Summer Running

It’s hot. Training in the heat is hard, but there are definitely benefits if you can stick with it. Training in the heat causes increased rate of perspiration and helps keep your body temperature cooled and regulated. It can increase your blood plasma levels, which leads to better cardiovascular fitness, reduces overall core temperature, reduces blood lactate and increases skeletal muscular force, which helps athletes perform that much better in cooler temps.

I will have to say, this summer is the first summer I have actually enjoyed summer runs. I was able to set some goals this summer, which helped me focus on getting out and running, even if it was way below my average pace. After 3-4 weeks, I have gotten to a place where my body (and mind) can tolerate the heat. It’s been shocking and inspiring.

If you are having a hard time getting out there this summer, some tips that have worked for me:

  1. Try to get out early. I am sure you a have heard this, and if you are like me, I’m NOT a morning person. At all. So this is hard for me. To help make this happen I will choose one day of the week and focus on that one day for my early run. Then it doesn’t feel so overwhelming. Lately, I have been getting out on Saturday mornings. Joining a running group can also help. There are many of them out on Saturday mornings. If you can’t do the weekends, choose one day of the week. Once you do this a few times you will crave the beautiful, cool mornings and look forward to it.

  2. Focus on your effort, not your pace. I use a TomTom watch for tracking my runs. This has a BPM (beats per minute) monitor, so I use this as a guide to know if I am keeping up with my efforts. You can calculate you max heart rate to help give you a guide.
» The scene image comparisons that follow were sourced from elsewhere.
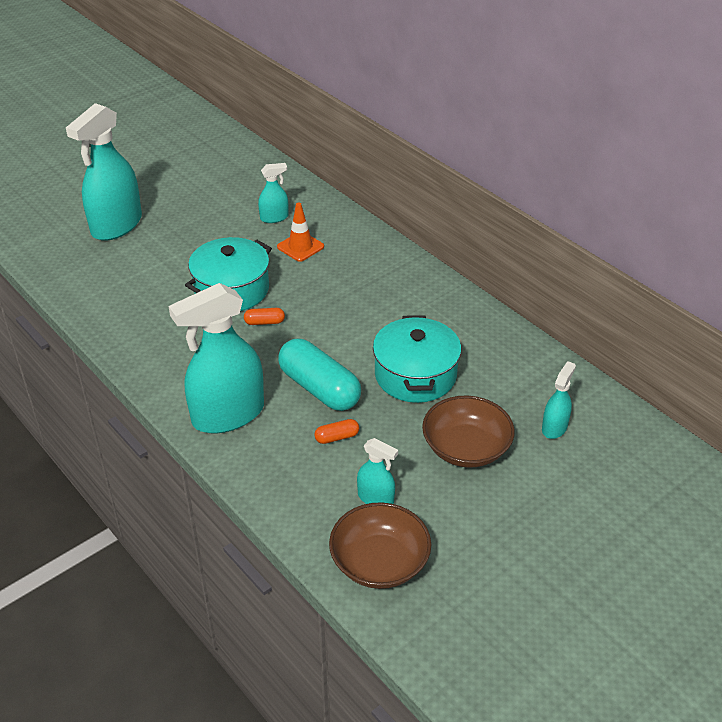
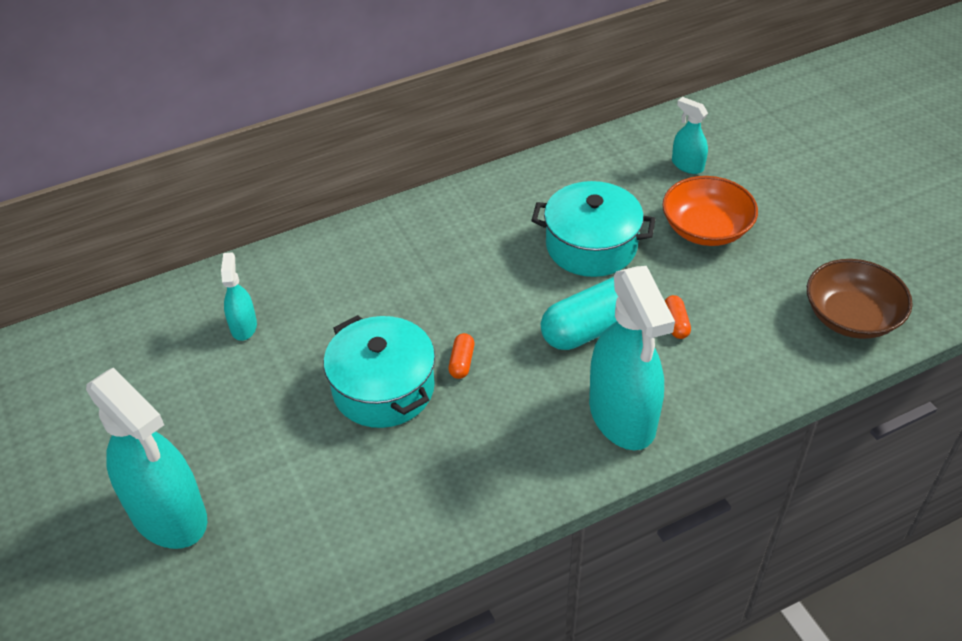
camera: 75 degrees left, 5 degrees up
orange traffic cone [277,203,324,262] -> none
turquoise spray bottle [357,438,398,504] -> none
brown bowl [422,396,515,468] -> orange bowl [662,176,758,246]

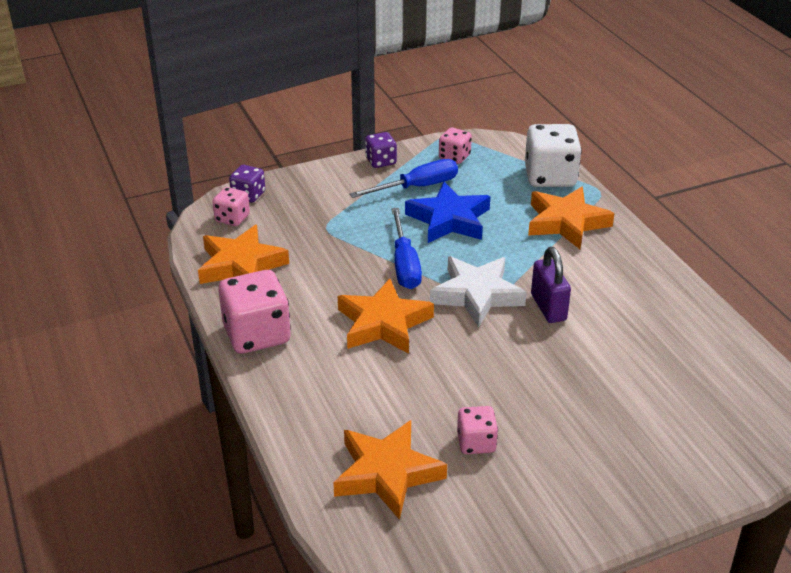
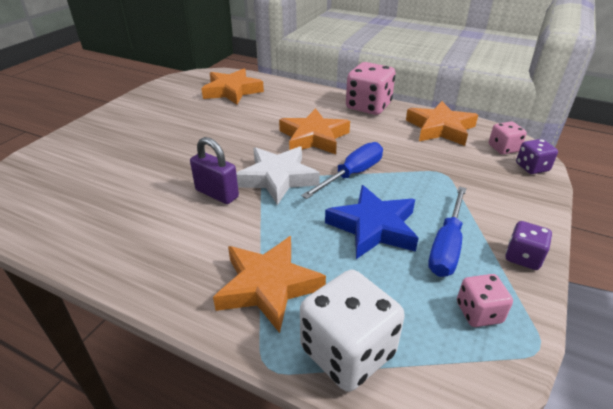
camera: 140 degrees right, 0 degrees up
blue screwdriver [391,208,422,289] -> blue screwdriver turned 90 degrees clockwise [301,142,383,199]
pink dice [457,406,498,454] -> none

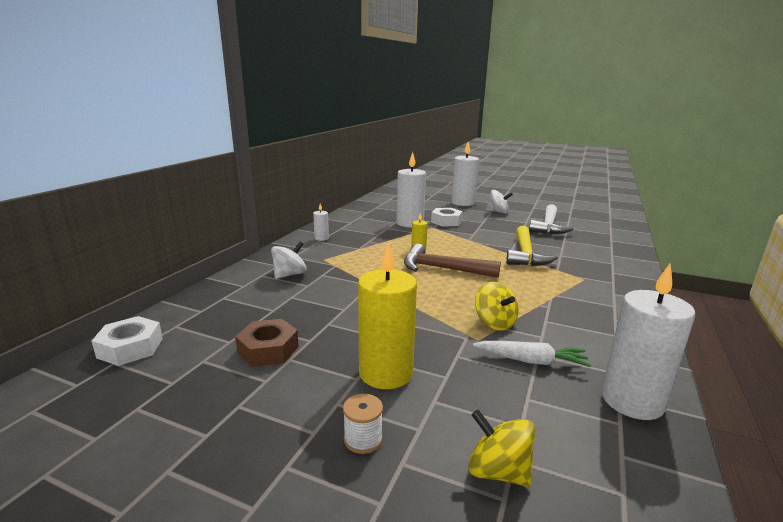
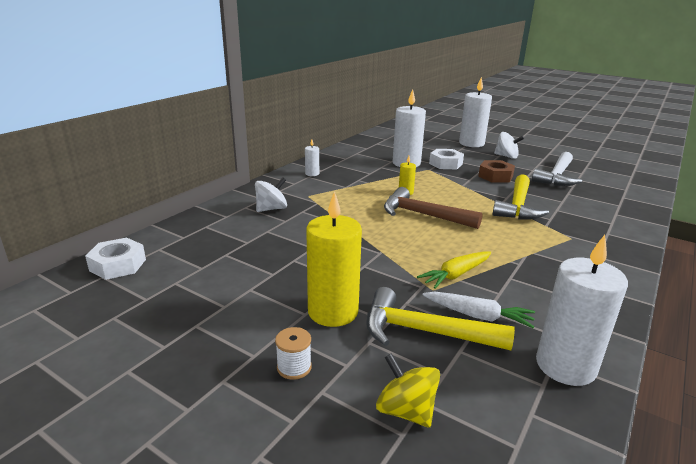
camera: 10 degrees right, 5 degrees up
brown nut [235,319,299,367] -> brown nut moved to [478,160,515,182]
yellow spinning top [475,282,519,331] -> yellow carrot [417,251,491,289]
none -> yellow hammer [366,287,515,350]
I know in the winter during most my hard effort runs my BPM is about 175-180 and my easier runs are more 165-170. I will look at my watch during my summer runs to see if I am still at the same BPM. My pace is probably slower, but my effort is still good, so then I know come fall and winter, I will be right where I need to be.

  3. Find ways to keep your heart rate down and not do too much. Just being out in the heat will help with your fitness, so take it easy when you need to. Walk the hills, do more run/walk methods. Find ways that feel good to you to get in a run how it works for you. I found a route that ends in a long downhill slope. This is perfect on really hot nights. I make sure I end with that hill. It gives me something to look forward to at the end and I know I can finish strong.